**WHAT IS REQUIRED**
What you return should match the material below line for line, except that no image appears in it.

**GIVEN RECORDS**
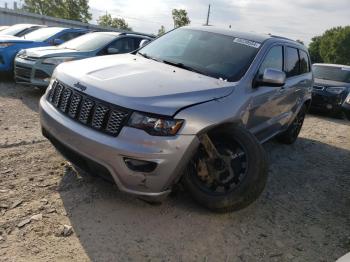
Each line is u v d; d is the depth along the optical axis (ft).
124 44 30.14
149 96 11.27
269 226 12.67
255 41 16.34
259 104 14.96
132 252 10.29
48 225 10.88
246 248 11.28
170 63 15.11
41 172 13.99
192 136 11.28
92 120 11.46
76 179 13.73
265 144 22.52
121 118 10.98
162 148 10.89
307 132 28.25
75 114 11.92
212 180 12.35
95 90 11.59
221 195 12.22
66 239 10.42
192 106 11.53
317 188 16.72
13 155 15.26
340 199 15.89
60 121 12.09
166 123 10.95
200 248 10.94
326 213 14.32
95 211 11.89
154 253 10.39
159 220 11.94
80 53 27.14
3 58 29.50
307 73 22.27
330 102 36.50
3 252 9.55
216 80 13.62
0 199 11.84
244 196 12.00
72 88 12.28
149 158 10.82
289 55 19.02
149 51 16.80
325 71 41.19
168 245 10.83
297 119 22.66
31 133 18.26
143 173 10.99
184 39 16.94
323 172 19.03
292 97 19.54
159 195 11.43
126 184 11.16
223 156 12.31
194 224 12.03
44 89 27.22
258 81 14.70
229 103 12.75
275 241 11.84
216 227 12.08
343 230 13.12
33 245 9.99
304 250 11.60
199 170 12.30
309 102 23.22
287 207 14.29
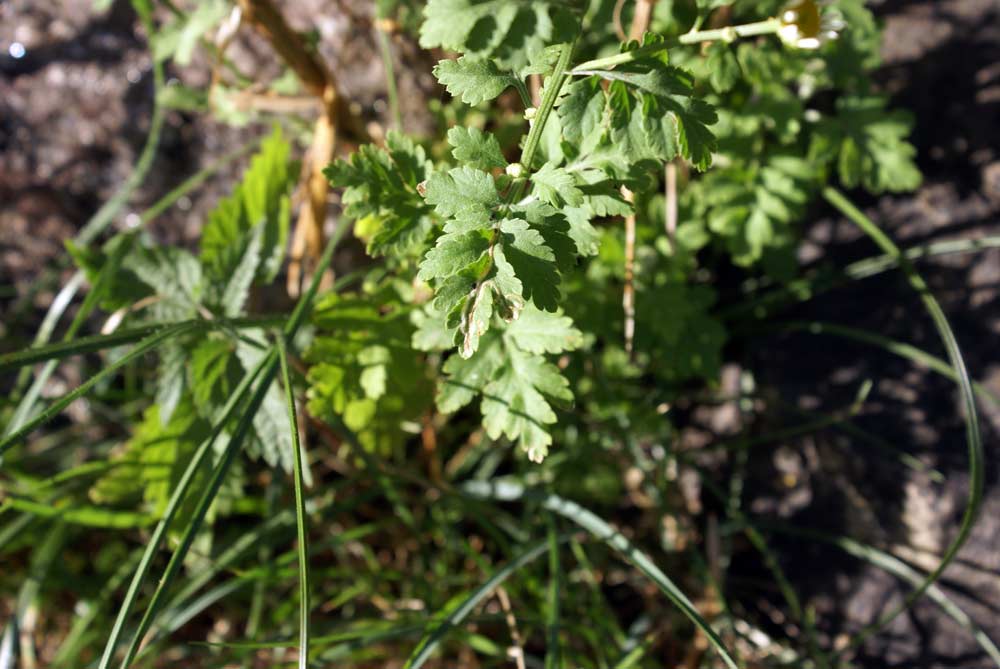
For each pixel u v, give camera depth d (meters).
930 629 0.44
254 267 0.42
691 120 0.32
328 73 0.45
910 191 0.47
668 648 0.47
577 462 0.48
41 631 0.48
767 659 0.45
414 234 0.36
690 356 0.45
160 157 0.52
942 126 0.47
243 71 0.50
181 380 0.40
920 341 0.46
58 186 0.52
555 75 0.32
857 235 0.48
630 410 0.47
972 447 0.39
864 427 0.45
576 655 0.44
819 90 0.48
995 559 0.43
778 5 0.40
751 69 0.42
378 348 0.40
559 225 0.32
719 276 0.49
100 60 0.52
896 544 0.45
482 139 0.33
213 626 0.48
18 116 0.52
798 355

**RESULT OF THIS TASK**
Each line is u v d; d is the depth along the optical axis (ft).
124 44 30.14
149 96 11.27
269 226 12.67
255 41 16.34
259 104 14.96
132 252 10.29
48 225 10.88
246 248 11.28
170 63 15.11
41 172 13.99
192 136 11.28
92 120 11.46
76 179 13.73
265 144 22.52
121 118 10.98
162 148 10.89
307 132 28.25
75 114 11.92
212 180 12.35
95 90 11.59
221 195 12.22
66 239 10.42
192 106 11.53
317 188 16.72
13 155 15.26
340 199 15.89
60 121 12.09
166 123 10.95
200 248 10.94
326 213 14.32
95 211 11.89
154 253 10.39
159 220 11.94
80 53 27.14
3 58 29.50
307 73 22.27
330 102 36.50
3 252 9.55
216 80 13.62
0 199 11.84
244 196 12.00
72 88 12.28
149 158 10.82
289 55 19.02
149 51 16.80
325 71 41.19
168 245 10.83
297 119 22.66
31 133 18.26
143 173 10.99
184 39 16.94
323 172 19.03
292 97 19.54
159 195 11.43
126 184 11.16
223 156 12.31
194 224 12.03
44 89 27.22
258 81 14.70
229 103 12.75
275 241 11.84
216 227 12.08
343 230 13.12
33 245 9.99
304 250 11.60
199 170 12.30
309 102 23.22
287 207 14.29
For each pixel u v, give camera depth d (meters).
930 629 0.44
254 267 0.42
691 120 0.32
328 73 0.45
910 191 0.47
668 648 0.47
577 462 0.48
41 631 0.48
767 659 0.45
414 234 0.36
690 356 0.45
160 157 0.52
942 126 0.47
243 71 0.50
181 380 0.40
920 341 0.46
58 186 0.52
555 75 0.32
857 235 0.48
630 410 0.47
972 447 0.39
864 427 0.45
576 655 0.44
819 90 0.48
995 559 0.43
778 5 0.40
751 69 0.42
378 348 0.40
559 225 0.32
719 276 0.49
100 60 0.52
896 544 0.45
482 139 0.33
213 626 0.48
18 116 0.52
798 355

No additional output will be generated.